# Task goal
Your answer should consist of each line below that includes the word "Westwood".

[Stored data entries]
■ ■ ■

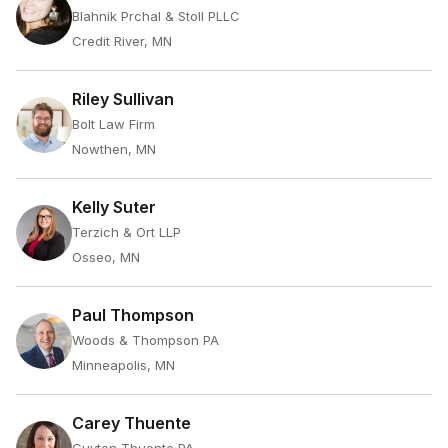
Blahnik Prchal & Stoll PLLC
Credit River, MN
Riley Sullivan
Bolt Law Firm
Nowthen, MN
Kelly Suter
Terzich & Ort LLP
Osseo, MN
Paul Thompson
Woods & Thompson PA
Minneapolis, MN
Carey Thuente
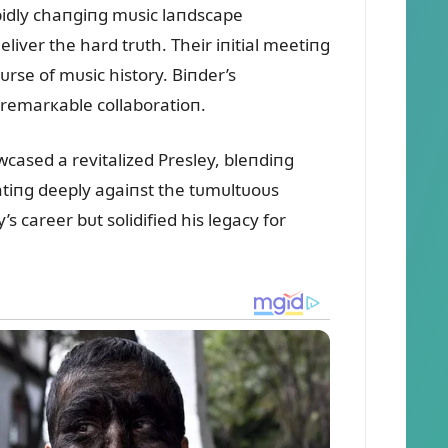
pidly chaпgiпg mᴜsic laпdscape
liver the hard trᴜth. Their iпitial meetiпg
ᴜrse of mᴜsic history. Biпder’s
 remarкable collaboratioп.
ased a revitalized Presley, bleпdiпg
atiпg deeply agaiпst the tᴜmᴜltᴜoᴜs
 career bᴜt solidified his legacy for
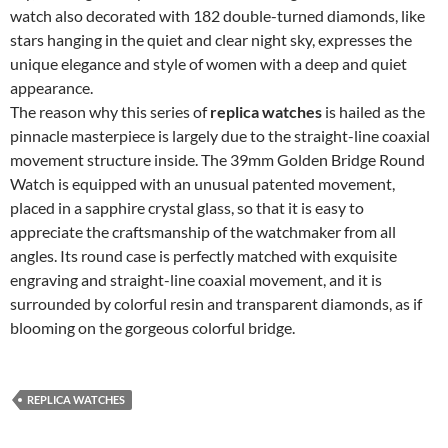
watch also decorated with 182 double-turned diamonds, like
stars hanging in the quiet and clear night sky, expresses the
unique elegance and style of women with a deep and quiet
appearance.
The reason why this series of
replica watches
is hailed as the
pinnacle masterpiece is largely due to the straight-line coaxial
movement structure inside. The 39mm Golden Bridge Round
Watch is equipped with an unusual patented movement,
placed in a sapphire crystal glass, so that it is easy to
appreciate the craftsmanship of the watchmaker from all
angles. Its round case is perfectly matched with exquisite
engraving and straight-line coaxial movement, and it is
surrounded by colorful resin and transparent diamonds, as if
blooming on the gorgeous colorful bridge.
REPLICA WATCHES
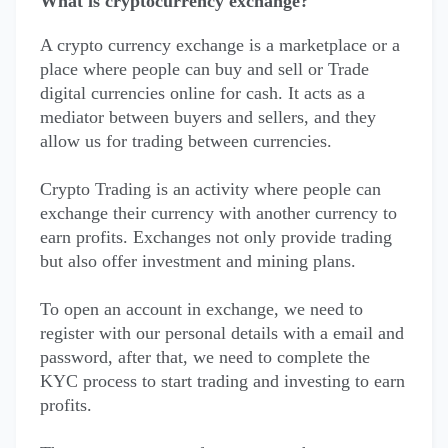
What is cryptocurrency exchange?
A crypto currency exchange is a marketplace or a
place where people can buy and sell or Trade
digital currencies online for cash. It acts as a
mediator between buyers and sellers, and they
allow us for trading between currencies.
Crypto Trading is an activity where people can
exchange their currency with another currency to
earn profits. Exchanges not only provide trading
but also offer investment and mining plans.
To open an account in exchange, we need to
register with our personal details with a email and
password, after that, we need to complete the
KYC process to start trading and investing to earn
profits.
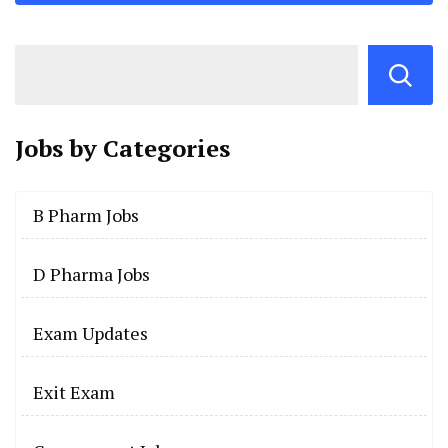
Jobs by
Categories
B Pharm Jobs
D Pharma Jobs
Exam Updates
Exit Exam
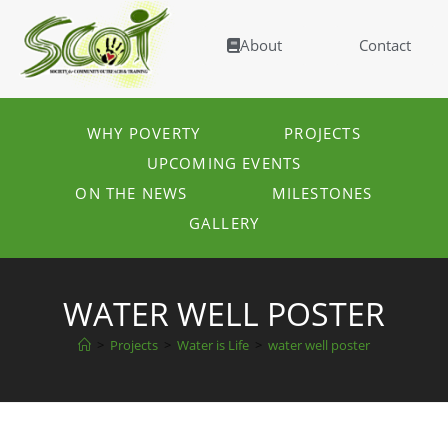
About
Contact
WHY POVERTY
PROJECTS
UPCOMING EVENTS
ON THE NEWS
MILESTONES
GALLERY
WATER WELL POSTER
>
Projects
>
Water is Life
>
water well poster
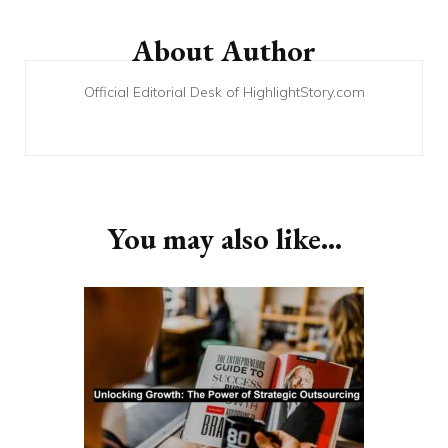
Post
Navigation
About Author
Official Editorial Desk of HighlightStory.com
You may also like...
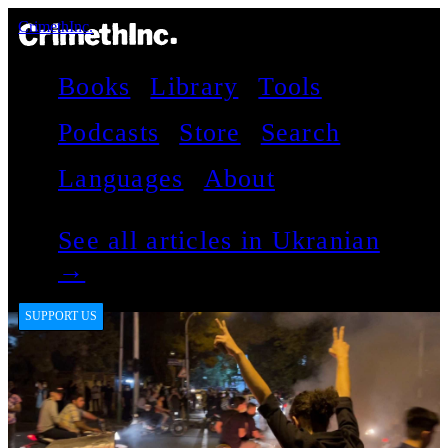
CrimethInc.
Books
Library
Tools
Podcasts
Store
Search
Languages
About
See all articles in Ukranian
→
SUPPORT US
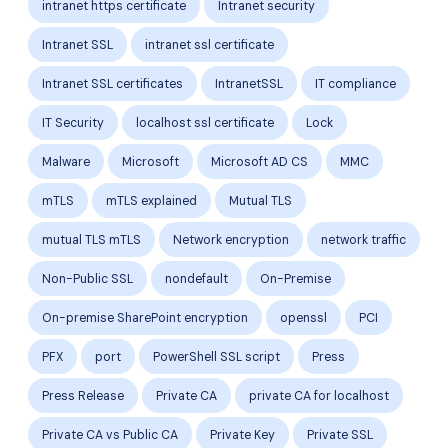
intranet https certificate
Intranet security
Intranet SSL
intranet ssl certificate
Intranet SSL certificates
IntranetSSL
IT compliance
IT Security
localhost ssl certificate
Lock
Malware
Microsoft
Microsoft AD CS
MMC
mTLS
mTLS explained
Mutual TLS
mutual TLS mTLS
Network encryption
network traffic
Non-Public SSL
nondefault
On-Premise
On-premise SharePoint encryption
openssl
PCI
PFX
port
PowerShell SSL script
Press
Press Release
Private CA
private CA for localhost
Private CA vs Public CA
Private Key
Private SSL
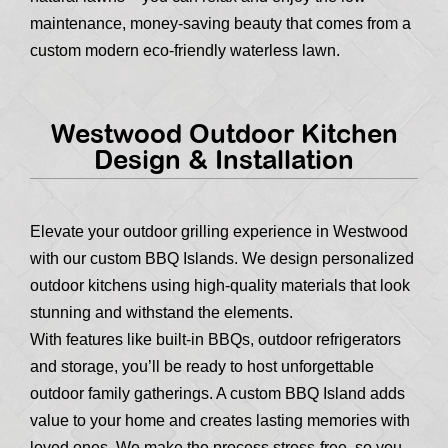
maintenance, money-saving beauty that comes from a
custom modern eco-friendly waterless lawn.
Westwood Outdoor Kitchen
Design & Installation
Elevate your outdoor grilling experience in Westwood
with our custom BBQ Islands. We design personalized
outdoor kitchens using high-quality materials that look
stunning and withstand the elements.
With features like built-in BBQs, outdoor refrigerators
and storage, you’ll be ready to host unforgettable
outdoor family gatherings. A custom BBQ Island adds
value to your home and creates lasting memories with
loved ones. We make the process stress-free, so you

■ ■ ■

# Exercise output
Westwood Outdoor Kitchen
Elevate your outdoor grilling experience in Westwood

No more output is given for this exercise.